Friday, November 10, 2017

When a Judge Becomes Supreme Judicial Commander-in-Chief


A federal judge overstepped her authority by reversing President Donald Trump’s policy for transgenders in the U.S. armed forces, says a military watchdog.

U.S. District Judge Colleen Kollar-Kotelly issued a preliminary injunction Oct. 30th that reversed Trump’s surprise announcement that reversed the Obama-era policy announced in 2016.  The injunction stops Trump’s order from taking effect while a group of transgenders are suing.

“It appears that this judge wants to be known, or thought of, as a supreme judicial commander of the military,” complains Elaine Donnelly, President of the Center for Military Readiness.  “It is highly inappropriate,” Donnelly continues, “for a federal district judge to try to make policy for the military or overturn the policy of the executive branch.”

“It violates the Constitution,” responded Heritage Foundation scholar Ryan Anderson on Twitter, “to go back to the policy that Obama had in place for seven plus years of his presidency?  Really?”

Trump surprised conservatives over the summer, and angered homosexual activists, when he tweeted that he was reversing an order that had come late in the Obama Administration.  The order reportedly surprised military commanders, too, and it took weeks for the Pentagon to announce a plan to implement a new policy that reverses years of homosexual-friendly policies implemented during the Obama years.  Six service members who sued are claiming Trump’s order violates their right to equal protection, The Washington Post (WP) reported on last week.  The judge was “unsparing” in her ruling that claims there is “no support for the claim that the ongoing service of transgender people would have any negative effect on the military at all,” the WP said, quoting the order.

The judge’s order did not address a new policy that bars military funding for sex-reassignment surgery.  Donnelly says the judge has based her judicial opinion on the wrong premise.  “Namely egalitarianism,” she says, “as if the military exists to provide careers and jobs.  It doesn’t exist to provide medical benefits either.”  Even health care coverage in the U.S. armed forces is related to military readiness, says Donnelly, who predicts the judge’s order will be overturned.

Rev.
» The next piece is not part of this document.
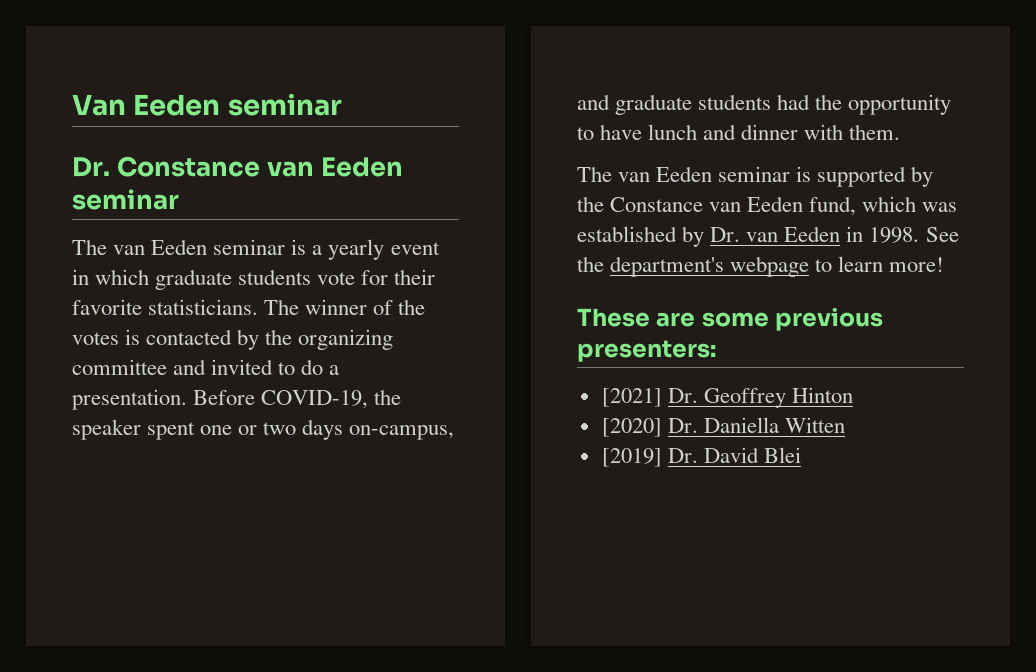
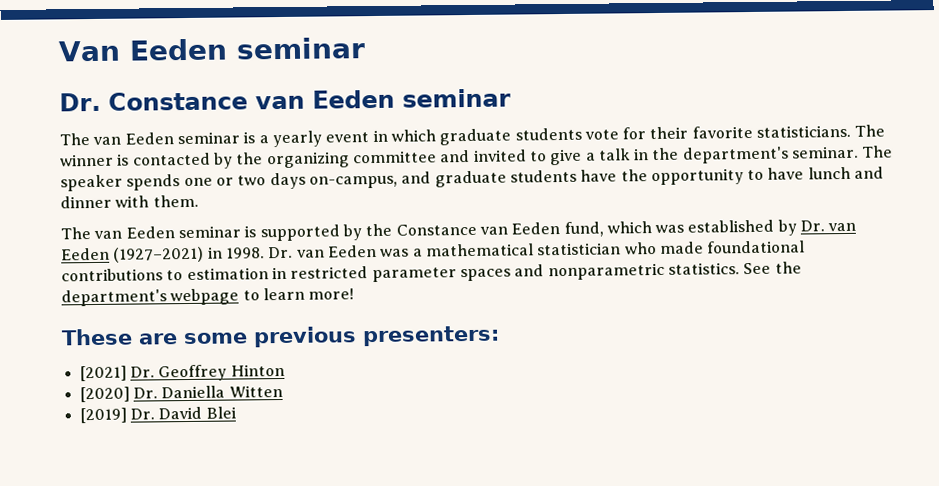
[373,299,426,315] [72,332,119,345] of the votes -> (114, 160) none
[301,359,340,375] [72,389,402,410] [72,419,196,440] do a presentation. Before COVID-19, the speaker spent -> [550,145,894,166] [60,174,181,192] give a talk in the department's seminar. The speaker spends
[777,94,811,110] had -> [580,169,618,182] have
(841, 234) none -> [113,246,205,263] (1927–2021)
(920, 235) none -> [268,240,806,259] [61,262,740,283] Dr. van Eeden was a mathematical statistician who made foundational contributions to estimation in restricted parameter spaces and nonparametric statistics.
Dr. Kenneth L. Beale, Jr.
Chaplain (Colonel-Ret), U.S. Army
Pastor, Ft. Snelling Memorial Chapel

1 comment:

  1. Of course the real problem here is that congress is afraid to pass legislation that would set forth the disqualification of transgender people for military service. We have all sorts of other qualifications such as criminal records, physical disabilities, weight standards, mental illness, etc. none of which are ever brought into question. It is an attempt by the LGBTQ to try and normalize their deviant behavior as normal. As long as congress doesn't have the courage to legislate the qualifications for military service, president's will go back and forth on this issue as will the pentagon.